HGT transfer occurred from the donor tumour to the sensor bacteria in vivo, conferring antibiotic resistance to the sensor bacteria, allowing their detection in stool, and enabling the sensor bacteria to effectively differentiate between mice with and without CRC.
“CATCH has the potential to detect bowel cancer early with the aim of preventing more people from dying of this and other cancers,” Associate Professor Woods said.
“We were thrilled to see transfer of DNA from the tumour to the sensor bacteria, as this shows that our biosensing system can be used to catch colorectal cancer DNA within a complex ecosystem, with no sample preparation or processing.”
The team noted that sampling in vivo offered important detection advantages for the gut in particular.
“The gastrointestinal tract contains significant DNase activity, which limits the lifetime of free DNA in both rodents and humans,” they said.
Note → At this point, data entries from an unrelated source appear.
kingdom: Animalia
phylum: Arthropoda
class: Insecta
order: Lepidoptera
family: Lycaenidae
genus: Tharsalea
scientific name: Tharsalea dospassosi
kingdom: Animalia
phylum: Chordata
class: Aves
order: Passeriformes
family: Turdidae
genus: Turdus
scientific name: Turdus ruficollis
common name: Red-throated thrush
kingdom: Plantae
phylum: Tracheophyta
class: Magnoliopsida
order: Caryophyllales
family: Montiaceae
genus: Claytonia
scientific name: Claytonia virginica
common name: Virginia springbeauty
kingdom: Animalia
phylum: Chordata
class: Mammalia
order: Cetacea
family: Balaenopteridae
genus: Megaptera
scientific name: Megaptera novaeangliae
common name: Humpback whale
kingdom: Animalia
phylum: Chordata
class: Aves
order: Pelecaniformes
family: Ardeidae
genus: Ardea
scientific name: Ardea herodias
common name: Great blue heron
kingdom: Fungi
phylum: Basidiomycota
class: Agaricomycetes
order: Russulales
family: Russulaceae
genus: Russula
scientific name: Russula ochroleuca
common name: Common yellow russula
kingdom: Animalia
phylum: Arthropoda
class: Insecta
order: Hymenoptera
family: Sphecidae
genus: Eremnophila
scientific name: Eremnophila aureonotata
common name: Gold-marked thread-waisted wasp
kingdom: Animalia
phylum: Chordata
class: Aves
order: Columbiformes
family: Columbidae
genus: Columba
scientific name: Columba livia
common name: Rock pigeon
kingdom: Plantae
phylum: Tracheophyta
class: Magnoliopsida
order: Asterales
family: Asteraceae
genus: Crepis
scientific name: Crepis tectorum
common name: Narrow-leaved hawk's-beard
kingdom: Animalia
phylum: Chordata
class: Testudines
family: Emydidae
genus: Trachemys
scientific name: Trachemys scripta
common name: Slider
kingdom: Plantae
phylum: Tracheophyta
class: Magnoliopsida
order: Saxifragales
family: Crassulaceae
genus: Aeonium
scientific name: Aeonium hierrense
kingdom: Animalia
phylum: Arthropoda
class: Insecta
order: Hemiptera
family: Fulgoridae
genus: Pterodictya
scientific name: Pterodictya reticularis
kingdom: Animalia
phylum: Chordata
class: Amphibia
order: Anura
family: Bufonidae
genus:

“However, living biosensors located in situ could capture and preserve DNA shortly after its release and before it was degraded by local DNase. In addition, biosensors could amplify target DNA in vivo through HGT-induced fitness, intercellular quorum sensing or intracellular genetic memory switches.”
While further studies are needed before progressing to clinical trials, the researchers were confident this discovery represented a significant advance in the field of living diagnostics while setting the stage for the timely and accurate delivery of targeted treatments.
“Perhaps most exciting, however, is that unlike in vitro diagnostics, detection of target DNA by a living biosensor could potentially be coupled to direct and genotype-complementary nanobodies, peptides, or other small molecules for the treatment of cancer or infection,” Dr Worthley said.
“In the future we will detect and prevent many diseases, including bowel cancer, with cells, not drugs, and we hope that this invention, of life detecting life, will be useful for clinicians, scientists and engineers to help the community wherever and whenever DNA detection is important.”